Readers feedbak on this book was: The most serious omission in this book is the lack of depth in discussing the Dalai Lama’s motivations providing Sogyal validation and the Dalai Lama’s motivations for not specifically condemning Sogyal until after after the scandal blew wide open. The same could be asked of many other gurus. It is an important discussion, because it cuts right to the heart of the matter: Is it acceptable in Tibetan Buddhism for lamas to behave like Sogyal? If not, what are the barriers to critically discussing and identifying specific instances of abuse by gurus in TB?

The book includes an almost forensic – yet very readable – dissection of how a sexually voracious and ultimately abusive, untrained and unqualified opportunist, Sogyal Lakar, seized the opportunity offered by a constellation of factors: Westerners’ spiritual hunger and the gullibility that thrives in the needy; an unwillingness to probe; a simple inability to ask the right questions, because of our ignorance; a willingness to indulge the sexual and culinary gluttony of someone believed to be extraordinary; the patriarchal, even misogynistic culture of old Tibet, along with its class-ridden unwillingness to be seen to criticise; the only-too-understandable urge of the Tibetan community – a community that has been slaughtered and tortured out of its own land – to pull together and look after its own, trying to sweep the appalling behaviour of one of its best-known representatives under the sofa. These are some of the ingredients of this ghastly cocktail.
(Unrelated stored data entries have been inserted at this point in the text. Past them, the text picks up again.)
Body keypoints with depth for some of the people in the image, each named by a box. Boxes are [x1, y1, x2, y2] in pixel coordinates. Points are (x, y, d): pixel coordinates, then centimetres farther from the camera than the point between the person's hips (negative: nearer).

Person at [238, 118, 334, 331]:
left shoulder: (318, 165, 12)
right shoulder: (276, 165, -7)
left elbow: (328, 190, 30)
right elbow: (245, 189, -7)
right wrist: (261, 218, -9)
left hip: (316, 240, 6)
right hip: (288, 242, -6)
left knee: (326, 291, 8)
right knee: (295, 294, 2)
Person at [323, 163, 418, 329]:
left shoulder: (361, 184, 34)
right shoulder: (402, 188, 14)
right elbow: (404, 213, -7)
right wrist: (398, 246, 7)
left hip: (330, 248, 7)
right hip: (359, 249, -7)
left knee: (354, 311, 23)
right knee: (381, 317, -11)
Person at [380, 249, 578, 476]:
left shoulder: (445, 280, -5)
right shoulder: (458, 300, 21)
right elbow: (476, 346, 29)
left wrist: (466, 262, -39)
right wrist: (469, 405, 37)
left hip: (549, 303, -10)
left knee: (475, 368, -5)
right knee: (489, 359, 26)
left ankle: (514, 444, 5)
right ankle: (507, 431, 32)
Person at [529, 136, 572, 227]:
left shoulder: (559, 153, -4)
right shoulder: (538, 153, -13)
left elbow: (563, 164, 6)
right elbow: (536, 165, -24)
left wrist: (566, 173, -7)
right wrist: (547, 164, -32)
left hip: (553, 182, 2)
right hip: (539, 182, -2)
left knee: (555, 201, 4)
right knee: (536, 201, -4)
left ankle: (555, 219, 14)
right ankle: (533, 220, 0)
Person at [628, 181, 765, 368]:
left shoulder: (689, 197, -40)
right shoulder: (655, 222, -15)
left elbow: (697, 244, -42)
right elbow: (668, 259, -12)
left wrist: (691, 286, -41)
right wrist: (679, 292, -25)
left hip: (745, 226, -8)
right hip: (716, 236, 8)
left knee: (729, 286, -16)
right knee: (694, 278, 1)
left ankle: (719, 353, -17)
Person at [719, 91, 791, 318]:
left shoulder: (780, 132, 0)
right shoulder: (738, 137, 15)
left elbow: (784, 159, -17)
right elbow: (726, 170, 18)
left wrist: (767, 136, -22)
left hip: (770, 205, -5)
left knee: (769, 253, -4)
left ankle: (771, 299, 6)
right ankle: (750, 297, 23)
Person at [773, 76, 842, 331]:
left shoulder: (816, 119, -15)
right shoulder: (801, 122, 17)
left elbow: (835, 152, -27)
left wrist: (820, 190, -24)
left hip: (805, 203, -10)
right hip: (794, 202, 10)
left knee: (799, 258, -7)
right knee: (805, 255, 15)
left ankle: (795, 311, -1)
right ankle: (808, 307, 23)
After having heard about and researched into the abuse of Sogyal Rinpoche, one question was left open. How could anyone who was part of this group and witnessed the abuse, just have let this happen? Why was this allowed to grow to these extents and all involved seemingly just swooning about the abuser? The book Fallout: Recovering from Abuse in Tibetan Buddhism Paperback – July 20, 2019 gives exactly the answer to this question. It’s an honest and personal account about the process involved for people to wake up from the delusion that supporting hellish behavior would bring them to enlightenment or would set them apart and above others as exceptional beings with special insight, wisdom or realization.
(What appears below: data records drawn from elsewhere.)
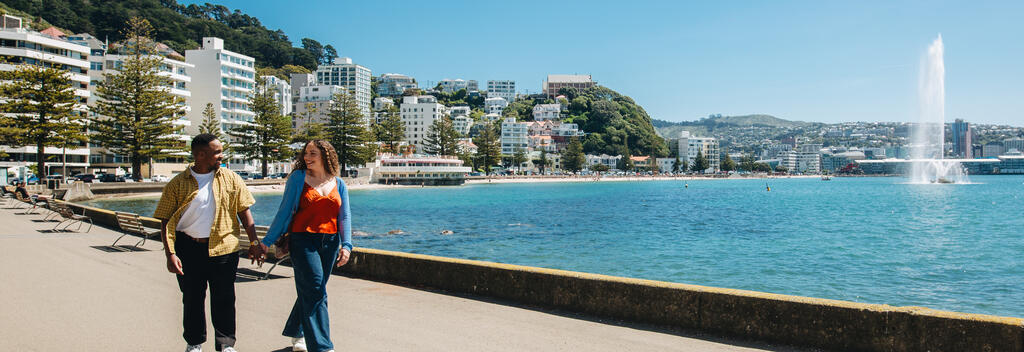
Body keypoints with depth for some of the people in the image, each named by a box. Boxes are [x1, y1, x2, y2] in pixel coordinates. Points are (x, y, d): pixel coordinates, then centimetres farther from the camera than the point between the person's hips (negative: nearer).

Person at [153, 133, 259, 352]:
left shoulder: (231, 179, 4)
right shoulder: (178, 184, 0)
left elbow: (244, 211, 6)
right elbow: (166, 221, 0)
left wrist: (254, 243, 1)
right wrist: (170, 254, -9)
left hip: (223, 247, 0)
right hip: (189, 249, 0)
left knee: (224, 299, 5)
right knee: (192, 299, 11)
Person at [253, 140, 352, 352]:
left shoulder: (338, 184, 9)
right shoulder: (298, 178, 1)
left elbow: (344, 217, 6)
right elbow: (284, 212, 4)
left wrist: (346, 245, -8)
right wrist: (266, 242, 3)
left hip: (330, 242, 4)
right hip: (303, 240, -3)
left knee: (311, 292, 11)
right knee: (315, 292, -12)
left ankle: (296, 334, 32)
Enthralled: The Guru Cult of Tibetan Buddhism Paperback – June 17, 2017 The author Chandler spent nearly three decades in the center of the hierarchy of Tibetan Lamas’ inner circles by taking care of the son of notorious Lama, Chogyam Trungpa, whose Crazy Wisdom has destroyed a significant mass of three generations’ reasoning minds.
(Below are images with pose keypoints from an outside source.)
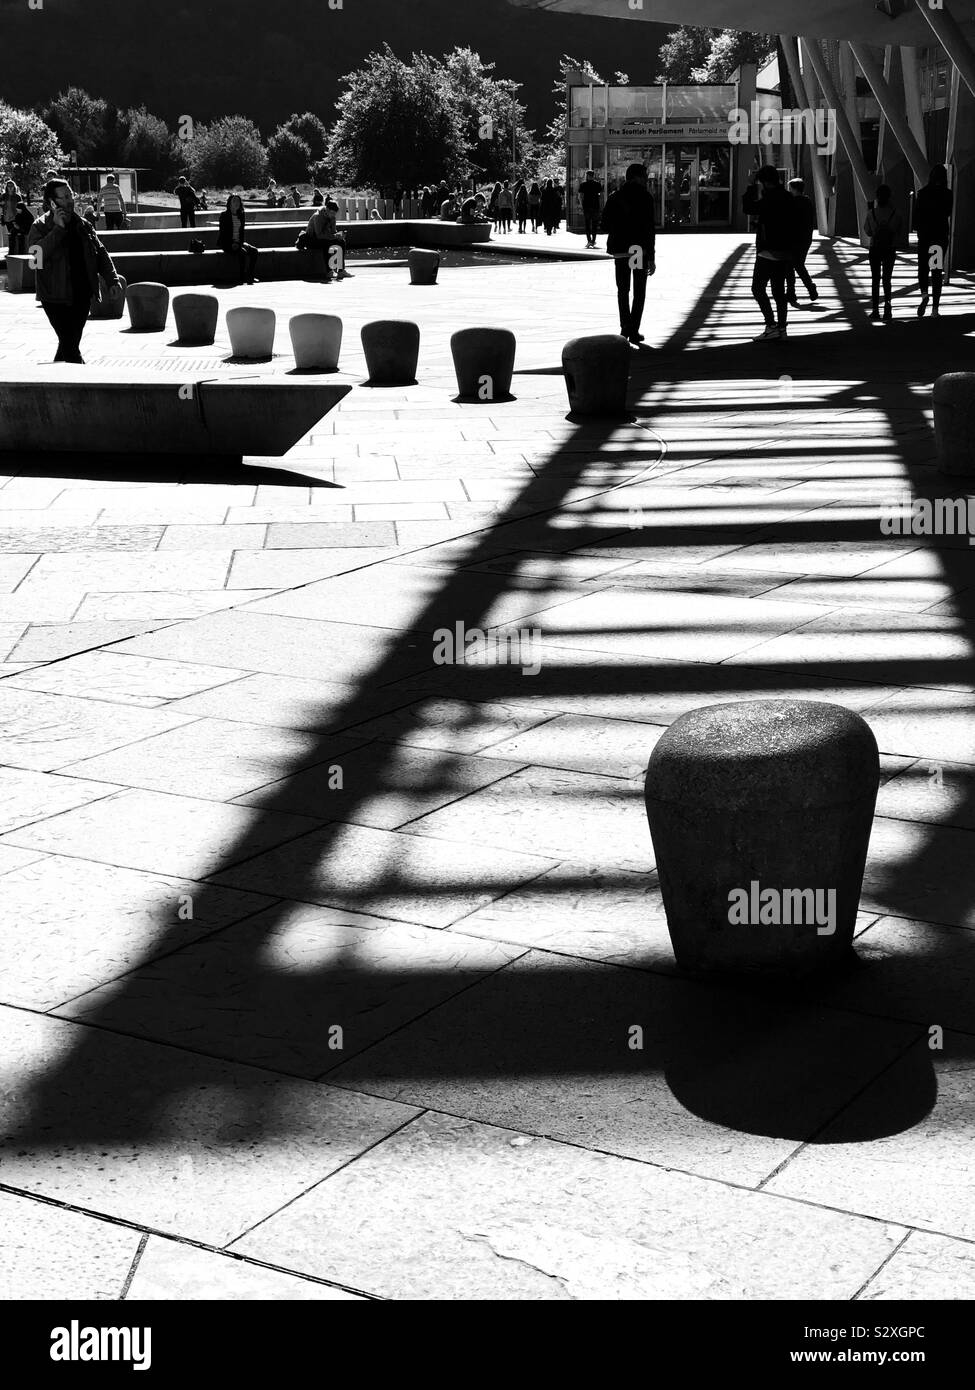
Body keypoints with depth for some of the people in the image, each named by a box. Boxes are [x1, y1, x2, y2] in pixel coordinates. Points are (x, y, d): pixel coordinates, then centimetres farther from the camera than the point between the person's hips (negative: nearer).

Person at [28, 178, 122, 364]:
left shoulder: (82, 225, 10)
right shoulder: (40, 227, -5)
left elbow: (100, 254, 14)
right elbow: (36, 253, -23)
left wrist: (112, 279, 3)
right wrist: (58, 229, -22)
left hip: (82, 296, 5)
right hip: (56, 297, -5)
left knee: (70, 343, 11)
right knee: (69, 344, -10)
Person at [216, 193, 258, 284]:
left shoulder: (241, 215, 13)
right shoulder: (224, 215, -4)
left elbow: (242, 231, 14)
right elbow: (222, 232, -7)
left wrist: (239, 243, -4)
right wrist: (232, 244, -16)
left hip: (238, 243, 6)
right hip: (226, 244, -6)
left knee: (254, 251, -20)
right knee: (243, 253, -31)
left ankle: (250, 277, -19)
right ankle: (242, 279, -27)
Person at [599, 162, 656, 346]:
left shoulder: (614, 198, 1)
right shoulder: (645, 198, -9)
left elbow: (604, 227, 1)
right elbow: (650, 229, -13)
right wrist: (652, 258, -11)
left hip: (620, 249, 3)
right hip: (640, 249, -3)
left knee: (622, 290, 18)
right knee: (639, 291, 8)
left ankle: (625, 328, 15)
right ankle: (633, 331, 2)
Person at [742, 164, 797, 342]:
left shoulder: (769, 198, -16)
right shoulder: (788, 198, 11)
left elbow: (748, 209, -13)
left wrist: (751, 186, -6)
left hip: (769, 252, -8)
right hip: (785, 252, 8)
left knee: (758, 288, -2)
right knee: (779, 290, 11)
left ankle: (771, 326, -10)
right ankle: (782, 328, 12)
Trungpa paved the way for the Dalai Lama and other Tibetan Lamas to ‘colonize’ the United States and the West to spread out their Guru Occult Tantra to slowly undermine foundations of a liberal education and its Judea-Christian Western Civilization roots. Tantra is about chaos; i.e. creating chaos to turn social mores upside down. It changed a critical mass of three generation’s views about ‘right and wrong’; good and bad; and an ability to tell lies from the truth. Chandler has both and intimate and a bird’s eye view of how these Lamas work their western groups, together, and in collusion with the Progressive Left, the Green New Deal, and China. Once Chandler realized she had been made a pawn on a geopolitical chessboard to perpetuate a deeply misogynistic, totalitarian worldview for the future, she broke free, determined to warn others about what lies beneath the smile of the Dalai Lama and a guru-worshipping cult that goes by the name of Buddhism.